** WHAT IS REQUIRED **
Write out the lines of every record again, swapping each "common name" for "vernacular name" and keeping everything else unchanged.

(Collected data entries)

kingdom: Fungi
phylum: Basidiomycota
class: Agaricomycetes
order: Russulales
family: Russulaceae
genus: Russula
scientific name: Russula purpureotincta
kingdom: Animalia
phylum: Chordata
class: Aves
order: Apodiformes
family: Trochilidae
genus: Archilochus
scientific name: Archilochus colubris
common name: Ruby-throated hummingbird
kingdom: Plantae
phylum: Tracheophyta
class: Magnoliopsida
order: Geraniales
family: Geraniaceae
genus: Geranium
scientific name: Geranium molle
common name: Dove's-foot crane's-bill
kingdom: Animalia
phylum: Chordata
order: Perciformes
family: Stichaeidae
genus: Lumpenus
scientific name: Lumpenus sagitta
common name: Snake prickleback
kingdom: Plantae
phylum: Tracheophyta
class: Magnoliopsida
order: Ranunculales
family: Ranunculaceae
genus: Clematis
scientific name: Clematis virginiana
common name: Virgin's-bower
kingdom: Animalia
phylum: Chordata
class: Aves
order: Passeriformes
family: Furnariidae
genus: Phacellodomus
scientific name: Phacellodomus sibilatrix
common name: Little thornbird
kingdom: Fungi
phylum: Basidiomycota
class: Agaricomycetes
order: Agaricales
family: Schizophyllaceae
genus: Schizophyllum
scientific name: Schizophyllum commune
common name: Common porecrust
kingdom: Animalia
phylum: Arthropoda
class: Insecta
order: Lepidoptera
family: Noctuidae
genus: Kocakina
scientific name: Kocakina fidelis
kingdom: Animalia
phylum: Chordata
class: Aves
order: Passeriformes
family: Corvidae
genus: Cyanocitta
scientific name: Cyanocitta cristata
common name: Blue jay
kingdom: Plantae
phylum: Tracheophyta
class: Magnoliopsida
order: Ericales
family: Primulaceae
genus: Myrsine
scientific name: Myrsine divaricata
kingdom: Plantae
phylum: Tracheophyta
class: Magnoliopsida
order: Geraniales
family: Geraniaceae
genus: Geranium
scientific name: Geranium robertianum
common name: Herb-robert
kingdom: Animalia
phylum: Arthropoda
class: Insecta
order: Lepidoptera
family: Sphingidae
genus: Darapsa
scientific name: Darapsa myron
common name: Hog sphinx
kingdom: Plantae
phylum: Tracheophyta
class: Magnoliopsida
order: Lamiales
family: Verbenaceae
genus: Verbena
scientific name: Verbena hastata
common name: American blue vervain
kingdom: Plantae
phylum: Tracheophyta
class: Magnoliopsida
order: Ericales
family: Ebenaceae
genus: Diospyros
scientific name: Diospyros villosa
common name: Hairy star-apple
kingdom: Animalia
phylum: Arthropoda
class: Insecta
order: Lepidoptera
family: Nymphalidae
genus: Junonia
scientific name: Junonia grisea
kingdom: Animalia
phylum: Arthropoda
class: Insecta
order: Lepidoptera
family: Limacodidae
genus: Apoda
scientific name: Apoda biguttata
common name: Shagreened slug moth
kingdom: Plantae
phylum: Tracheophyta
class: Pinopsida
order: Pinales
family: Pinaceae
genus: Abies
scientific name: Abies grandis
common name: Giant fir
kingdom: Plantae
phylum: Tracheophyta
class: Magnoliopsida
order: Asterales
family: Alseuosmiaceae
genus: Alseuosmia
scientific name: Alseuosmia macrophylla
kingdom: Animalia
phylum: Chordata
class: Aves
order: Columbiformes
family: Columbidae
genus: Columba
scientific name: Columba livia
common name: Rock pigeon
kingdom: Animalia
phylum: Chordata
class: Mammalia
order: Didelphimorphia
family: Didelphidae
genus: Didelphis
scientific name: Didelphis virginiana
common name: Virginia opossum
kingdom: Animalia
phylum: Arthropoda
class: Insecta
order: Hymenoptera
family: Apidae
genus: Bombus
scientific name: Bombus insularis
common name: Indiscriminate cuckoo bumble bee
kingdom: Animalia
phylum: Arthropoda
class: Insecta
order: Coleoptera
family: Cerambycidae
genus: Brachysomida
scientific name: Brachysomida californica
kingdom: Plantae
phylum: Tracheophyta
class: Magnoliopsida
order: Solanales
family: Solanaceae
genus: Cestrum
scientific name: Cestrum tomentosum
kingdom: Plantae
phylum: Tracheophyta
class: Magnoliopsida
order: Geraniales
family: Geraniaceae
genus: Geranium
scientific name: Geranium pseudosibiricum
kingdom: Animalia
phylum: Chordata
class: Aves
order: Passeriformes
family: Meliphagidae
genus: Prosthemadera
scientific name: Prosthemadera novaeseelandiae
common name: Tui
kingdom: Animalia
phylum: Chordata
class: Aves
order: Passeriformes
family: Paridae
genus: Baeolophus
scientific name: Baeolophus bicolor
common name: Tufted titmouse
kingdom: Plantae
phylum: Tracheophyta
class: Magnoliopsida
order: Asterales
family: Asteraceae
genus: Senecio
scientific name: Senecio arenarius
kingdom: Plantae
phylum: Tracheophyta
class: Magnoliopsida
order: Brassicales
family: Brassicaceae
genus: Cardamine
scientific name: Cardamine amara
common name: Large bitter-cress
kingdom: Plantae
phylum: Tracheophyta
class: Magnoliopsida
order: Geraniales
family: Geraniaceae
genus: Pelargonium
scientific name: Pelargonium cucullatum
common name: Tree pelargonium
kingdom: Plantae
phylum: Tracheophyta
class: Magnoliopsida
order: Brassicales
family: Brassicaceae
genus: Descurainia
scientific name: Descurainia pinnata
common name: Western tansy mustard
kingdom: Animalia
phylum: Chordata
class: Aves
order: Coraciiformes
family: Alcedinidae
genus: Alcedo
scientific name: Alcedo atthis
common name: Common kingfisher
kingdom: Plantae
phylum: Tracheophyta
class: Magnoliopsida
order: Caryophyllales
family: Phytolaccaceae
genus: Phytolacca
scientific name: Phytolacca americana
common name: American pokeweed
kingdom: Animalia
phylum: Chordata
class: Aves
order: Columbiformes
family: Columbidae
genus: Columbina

** PROBLEM SOLUTION **
kingdom: Fungi
phylum: Basidiomycota
class: Agaricomycetes
order: Russulales
family: Russulaceae
genus: Russula
scientific name: Russula purpureotincta
kingdom: Animalia
phylum: Chordata
class: Aves
order: Apodiformes
family: Trochilidae
genus: Archilochus
scientific name: Archilochus colubris
vernacular name: Ruby-throated hummingbird
kingdom: Plantae
phylum: Tracheophyta
class: Magnoliopsida
order: Geraniales
family: Geraniaceae
genus: Geranium
scientific name: Geranium molle
vernacular name: Dove's-foot crane's-bill
kingdom: Animalia
phylum: Chordata
order: Perciformes
family: Stichaeidae
genus: Lumpenus
scientific name: Lumpenus sagitta
vernacular name: Snake prickleback
kingdom: Plantae
phylum: Tracheophyta
class: Magnoliopsida
order: Ranunculales
family: Ranunculaceae
genus: Clematis
scientific name: Clematis virginiana
vernacular name: Virgin's-bower
kingdom: Animalia
phylum: Chordata
class: Aves
order: Passeriformes
family: Furnariidae
genus: Phacellodomus
scientific name: Phacellodomus sibilatrix
vernacular name: Little thornbird
kingdom: Fungi
phylum: Basidiomycota
class: Agaricomycetes
order: Agaricales
family: Schizophyllaceae
genus: Schizophyllum
scientific name: Schizophyllum commune
vernacular name: Common porecrust
kingdom: Animalia
phylum: Arthropoda
class: Insecta
order: Lepidoptera
family: Noctuidae
genus: Kocakina
scientific name: Kocakina fidelis
kingdom: Animalia
phylum: Chordata
class: Aves
order: Passeriformes
family: Corvidae
genus: Cyanocitta
scientific name: Cyanocitta cristata
vernacular name: Blue jay
kingdom: Plantae
phylum: Tracheophyta
class: Magnoliopsida
order: Ericales
family: Primulaceae
genus: Myrsine
scientific name: Myrsine divaricata
kingdom: Plantae
phylum: Tracheophyta
class: Magnoliopsida
order: Geraniales
family: Geraniaceae
genus: Geranium
scientific name: Geranium robertianum
vernacular name: Herb-robert
kingdom: Animalia
phylum: Arthropoda
class: Insecta
order: Lepidoptera
family: Sphingidae
genus: Darapsa
scientific name: Darapsa myron
vernacular name: Hog sphinx
kingdom: Plantae
phylum: Tracheophyta
class: Magnoliopsida
order: Lamiales
family: Verbenaceae
genus: Verbena
scientific name: Verbena hastata
vernacular name: American blue vervain
kingdom: Plantae
phylum: Tracheophyta
class: Magnoliopsida
order: Ericales
family: Ebenaceae
genus: Diospyros
scientific name: Diospyros villosa
vernacular name: Hairy star-apple
kingdom: Animalia
phylum: Arthropoda
class: Insecta
order: Lepidoptera
family: Nymphalidae
genus: Junonia
scientific name: Junonia grisea
kingdom: Animalia
phylum: Arthropoda
class: Insecta
order: Lepidoptera
family: Limacodidae
genus: Apoda
scientific name: Apoda biguttata
vernacular name: Shagreened slug moth
kingdom: Plantae
phylum: Tracheophyta
class: Pinopsida
order: Pinales
family: Pinaceae
genus: Abies
scientific name: Abies grandis
vernacular name: Giant fir
kingdom: Plantae
phylum: Tracheophyta
class: Magnoliopsida
order: Asterales
family: Alseuosmiaceae
genus: Alseuosmia
scientific name: Alseuosmia macrophylla
kingdom: Animalia
phylum: Chordata
class: Aves
order: Columbiformes
family: Columbidae
genus: Columba
scientific name: Columba livia
vernacular name: Rock pigeon
kingdom: Animalia
phylum: Chordata
class: Mammalia
order: Didelphimorphia
family: Didelphidae
genus: Didelphis
scientific name: Didelphis virginiana
vernacular name: Virginia opossum
kingdom: Animalia
phylum: Arthropoda
class: Insecta
order: Hymenoptera
family: Apidae
genus: Bombus
scientific name: Bombus insularis
vernacular name: Indiscriminate cuckoo bumble bee
kingdom: Animalia
phylum: Arthropoda
class: Insecta
order: Coleoptera
family: Cerambycidae
genus: Brachysomida
scientific name: Brachysomida californica
kingdom: Plantae
phylum: Tracheophyta
class: Magnoliopsida
order: Solanales
family: Solanaceae
genus: Cestrum
scientific name: Cestrum tomentosum
kingdom: Plantae
phylum: Tracheophyta
class: Magnoliopsida
order: Geraniales
family: Geraniaceae
genus: Geranium
scientific name: Geranium pseudosibiricum
kingdom: Animalia
phylum: Chordata
class: Aves
order: Passeriformes
family: Meliphagidae
genus: Prosthemadera
scientific name: Prosthemadera novaeseelandiae
vernacular name: Tui
kingdom: Animalia
phylum: Chordata
class: Aves
order: Passeriformes
family: Paridae
genus: Baeolophus
scientific name: Baeolophus bicolor
vernacular name: Tufted titmouse
kingdom: Plantae
phylum: Tracheophyta
class: Magnoliopsida
order: Asterales
family: Asteraceae
genus: Senecio
scientific name: Senecio arenarius
kingdom: Plantae
phylum: Tracheophyta
class: Magnoliopsida
order: Brassicales
family: Brassicaceae
genus: Cardamine
scientific name: Cardamine amara
vernacular name: Large bitter-cress
kingdom: Plantae
phylum: Tracheophyta
class: Magnoliopsida
order: Geraniales
family: Geraniaceae
genus: Pelargonium
scientific name: Pelargonium cucullatum
vernacular name: Tree pelargonium
kingdom: Plantae
phylum: Tracheophyta
class: Magnoliopsida
order: Brassicales
family: Brassicaceae
genus: Descurainia
scientific name: Descurainia pinnata
vernacular name: Western tansy mustard
kingdom: Animalia
phylum: Chordata
class: Aves
order: Coraciiformes
family: Alcedinidae
genus: Alcedo
scientific name: Alcedo atthis
vernacular name: Common kingfisher
kingdom: Plantae
phylum: Tracheophyta
class: Magnoliopsida
order: Caryophyllales
family: Phytolaccaceae
genus: Phytolacca
scientific name: Phytolacca americana
vernacular name: American pokeweed
kingdom: Animalia
phylum: Chordata
class: Aves
order: Columbiformes
family: Columbidae
genus: Columbina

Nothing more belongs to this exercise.